Programa pretende levar água potável a mais de 27 mil famílias do semiárido

Até 2017, as crianças e adultos da comunidade Espírito Santo, no município de Campo Alegre do Fidalgo, semiárido piauiense, viviam adoecendo. As crianças sempre com diarreias e os adultos com problemas renais e pressão alta. O motivo era a ingestão de água salobra ou salina, coletada de poços tubulares, única alternativa do líquido, até então, para os moradores da região.

Mas a implantação do Programa Água Doce, naquele ano, mudou a vida do povoado. Por meio do processo de dessalinização da água, crianças e adultos passaram a ter uma vida melhor. Consumindo apenas água potável, alunos não faltam mais às aulas por estarem doentes e adultos não precisam mais ir a hospitais para tratar de cálculos renais ou tomar medicamentos para pressão alta, doenças provocados pela ingestão da água salgada.

Segundo o Instituto de Assistência Técnica e Extensão Rural do Piauí (Emater), 30% da água disponível no subsolo do semiárido piauiense é salobra, inadequada para o consumo humano.
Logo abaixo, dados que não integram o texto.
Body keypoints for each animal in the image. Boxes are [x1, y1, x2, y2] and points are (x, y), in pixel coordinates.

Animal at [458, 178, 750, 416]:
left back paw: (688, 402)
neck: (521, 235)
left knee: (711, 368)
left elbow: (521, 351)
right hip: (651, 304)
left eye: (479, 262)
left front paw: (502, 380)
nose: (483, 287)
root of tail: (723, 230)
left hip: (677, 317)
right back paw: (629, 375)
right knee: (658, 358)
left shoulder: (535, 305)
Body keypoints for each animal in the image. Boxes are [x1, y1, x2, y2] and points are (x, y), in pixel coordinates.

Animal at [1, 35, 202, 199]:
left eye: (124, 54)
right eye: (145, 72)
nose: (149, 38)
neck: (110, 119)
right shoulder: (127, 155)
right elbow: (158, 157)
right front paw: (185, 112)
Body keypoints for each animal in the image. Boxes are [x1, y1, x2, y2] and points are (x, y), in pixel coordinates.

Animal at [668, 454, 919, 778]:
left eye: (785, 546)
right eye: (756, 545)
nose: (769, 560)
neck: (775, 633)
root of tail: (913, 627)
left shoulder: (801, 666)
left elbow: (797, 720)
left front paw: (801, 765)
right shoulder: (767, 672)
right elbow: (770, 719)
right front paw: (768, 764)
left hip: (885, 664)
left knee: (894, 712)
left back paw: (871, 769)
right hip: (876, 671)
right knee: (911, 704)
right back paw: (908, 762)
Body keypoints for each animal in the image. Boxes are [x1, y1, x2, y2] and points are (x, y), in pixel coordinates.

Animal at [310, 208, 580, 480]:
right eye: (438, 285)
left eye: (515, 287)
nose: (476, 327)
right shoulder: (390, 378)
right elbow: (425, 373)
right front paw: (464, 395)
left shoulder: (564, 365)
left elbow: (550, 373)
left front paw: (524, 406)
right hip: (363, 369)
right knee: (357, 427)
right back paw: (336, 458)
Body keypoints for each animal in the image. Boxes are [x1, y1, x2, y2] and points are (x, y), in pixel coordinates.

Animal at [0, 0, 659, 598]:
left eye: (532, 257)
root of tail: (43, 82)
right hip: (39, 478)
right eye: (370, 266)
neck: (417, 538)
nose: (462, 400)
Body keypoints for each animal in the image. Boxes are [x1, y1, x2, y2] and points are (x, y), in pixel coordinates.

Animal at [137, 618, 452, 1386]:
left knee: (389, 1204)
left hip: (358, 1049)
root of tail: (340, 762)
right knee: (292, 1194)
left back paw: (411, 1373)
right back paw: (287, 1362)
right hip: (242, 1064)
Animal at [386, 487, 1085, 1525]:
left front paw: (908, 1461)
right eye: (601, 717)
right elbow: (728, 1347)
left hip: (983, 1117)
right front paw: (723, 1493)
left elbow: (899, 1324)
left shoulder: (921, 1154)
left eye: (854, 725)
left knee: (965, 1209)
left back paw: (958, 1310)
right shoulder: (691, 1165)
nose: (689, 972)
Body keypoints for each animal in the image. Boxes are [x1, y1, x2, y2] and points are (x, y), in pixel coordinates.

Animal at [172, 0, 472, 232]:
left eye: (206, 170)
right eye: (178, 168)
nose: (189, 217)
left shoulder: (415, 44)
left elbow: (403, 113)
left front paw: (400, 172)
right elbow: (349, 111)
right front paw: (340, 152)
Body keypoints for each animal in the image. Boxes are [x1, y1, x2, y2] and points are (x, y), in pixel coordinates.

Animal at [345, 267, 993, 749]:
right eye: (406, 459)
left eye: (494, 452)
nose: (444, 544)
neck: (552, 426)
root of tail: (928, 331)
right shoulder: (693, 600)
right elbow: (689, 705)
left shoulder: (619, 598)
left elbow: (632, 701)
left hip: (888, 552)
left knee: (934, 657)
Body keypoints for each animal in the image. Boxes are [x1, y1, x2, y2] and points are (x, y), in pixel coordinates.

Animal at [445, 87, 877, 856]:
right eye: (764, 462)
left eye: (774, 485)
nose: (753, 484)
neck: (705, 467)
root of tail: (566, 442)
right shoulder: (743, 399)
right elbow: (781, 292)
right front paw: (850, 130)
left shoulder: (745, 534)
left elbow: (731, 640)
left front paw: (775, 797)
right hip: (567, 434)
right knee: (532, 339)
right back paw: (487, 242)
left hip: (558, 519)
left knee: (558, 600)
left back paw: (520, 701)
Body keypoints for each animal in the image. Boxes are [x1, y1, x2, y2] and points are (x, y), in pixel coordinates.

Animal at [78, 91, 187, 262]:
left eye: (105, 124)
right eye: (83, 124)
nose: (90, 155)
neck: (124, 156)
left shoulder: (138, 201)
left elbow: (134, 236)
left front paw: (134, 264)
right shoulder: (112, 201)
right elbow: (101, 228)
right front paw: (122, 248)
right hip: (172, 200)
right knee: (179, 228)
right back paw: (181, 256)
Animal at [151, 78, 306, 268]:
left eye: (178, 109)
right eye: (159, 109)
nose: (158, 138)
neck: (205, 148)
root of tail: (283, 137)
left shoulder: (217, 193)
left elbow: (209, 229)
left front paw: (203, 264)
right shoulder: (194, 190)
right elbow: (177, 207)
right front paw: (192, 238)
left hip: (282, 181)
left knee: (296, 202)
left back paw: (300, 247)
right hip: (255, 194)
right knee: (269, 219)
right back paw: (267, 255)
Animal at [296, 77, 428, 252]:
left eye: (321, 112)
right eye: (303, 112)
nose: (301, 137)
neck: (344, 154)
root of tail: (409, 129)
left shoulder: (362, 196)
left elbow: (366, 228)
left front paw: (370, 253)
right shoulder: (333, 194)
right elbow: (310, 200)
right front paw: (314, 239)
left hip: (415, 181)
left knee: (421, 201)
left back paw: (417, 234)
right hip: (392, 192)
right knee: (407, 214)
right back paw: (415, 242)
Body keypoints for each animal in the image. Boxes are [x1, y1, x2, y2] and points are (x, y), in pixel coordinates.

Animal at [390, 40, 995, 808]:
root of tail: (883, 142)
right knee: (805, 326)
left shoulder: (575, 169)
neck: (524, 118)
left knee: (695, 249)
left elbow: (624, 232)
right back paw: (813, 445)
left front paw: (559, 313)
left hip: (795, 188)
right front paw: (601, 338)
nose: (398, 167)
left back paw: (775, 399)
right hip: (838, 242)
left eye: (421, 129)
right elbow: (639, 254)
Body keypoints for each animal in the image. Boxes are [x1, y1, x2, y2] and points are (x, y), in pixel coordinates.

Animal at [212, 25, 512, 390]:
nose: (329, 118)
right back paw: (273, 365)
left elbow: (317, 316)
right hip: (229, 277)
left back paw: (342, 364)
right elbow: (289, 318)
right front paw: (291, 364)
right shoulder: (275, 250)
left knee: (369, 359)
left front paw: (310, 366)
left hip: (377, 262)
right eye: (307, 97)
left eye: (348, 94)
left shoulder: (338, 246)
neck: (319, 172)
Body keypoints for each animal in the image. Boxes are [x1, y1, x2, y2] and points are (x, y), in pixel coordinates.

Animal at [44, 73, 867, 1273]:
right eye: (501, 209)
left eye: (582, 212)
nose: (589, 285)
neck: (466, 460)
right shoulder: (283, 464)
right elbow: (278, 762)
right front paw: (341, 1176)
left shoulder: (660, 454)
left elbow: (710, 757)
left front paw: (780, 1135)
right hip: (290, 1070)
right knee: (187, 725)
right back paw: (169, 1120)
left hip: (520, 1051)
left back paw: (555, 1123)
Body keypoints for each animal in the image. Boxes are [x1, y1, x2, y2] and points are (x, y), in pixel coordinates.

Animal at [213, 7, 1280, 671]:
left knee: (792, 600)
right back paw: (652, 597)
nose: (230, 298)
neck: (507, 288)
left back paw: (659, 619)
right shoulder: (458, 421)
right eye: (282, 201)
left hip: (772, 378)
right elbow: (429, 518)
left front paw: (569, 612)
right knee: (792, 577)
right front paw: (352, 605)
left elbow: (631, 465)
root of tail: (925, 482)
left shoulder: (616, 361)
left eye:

Cerca de 150 mil pessoas no Piauí vivem nessas regiões em que a água do subterrâneo apresenta essas características.

Como funciona a dessalinização

O sistema funciona assim: a água é captada por meio de poço tubular e passa por um tratamento, a chamada dessalinização. Em um dos recipientes do sistema, fica a água potável, pronta para beber. No outro fica a água com resíduos sólidos, os dejetos.

A água de qualidade, então, é distribuída à população, por meio de um sistema automático em que cada família tem acesso a exatamente 20 litros de água por dia, que é a quantidade de água distribuída necessária para as necessidades dos moradores de uma residência. “O usuário não pode nem coletar mais de 20 litros e nem menos, evitando o desperdício e também impedindo que a família leve menos água do que precisa”, explica Genésio Pascoal, morador local e responsável pela manutenção do sistema na comunidade Espírito Santo.

Essa água tratada sai direto da torneira do chafariz para os vasilhames, sem passar por qualquer manuseio, o que faz com que sua qualidade seja mantida. Nas residências, essa água é utilizada para banhar bebês, na alimentação e para matar a sede. Já para demais atividades, como banho de adultos, descarga no banheiro ou lavar louças, os moradores mantêm o uso da água salobra.

O professor Avelar Araújo, morador da comunidade Espírito Santo, conta que o programa Água Doce, além de levar mais qualidade de vida às comunidades, também conscientiza sobre o meio ambiente. “Os técnicos do Emater vieram antes para conversar com todos e orientar para não desperdiçar esse líquido tão importante. Hoje, ninguém aqui na região reclama mais da água”, diz Araújo.

Ele lembra que, quando as cisternas das residências recebiam água dos carros-pipas, algumas famílias consumiam todo o produto em apenas dois meses, e em outras casas a água só acabava em seis meses. “Ou seja, havia mau uso da água, desperdício. Hoje, a operação carro-pipa não existe mais aqui, mas ninguém sente falta”, comemora o professor.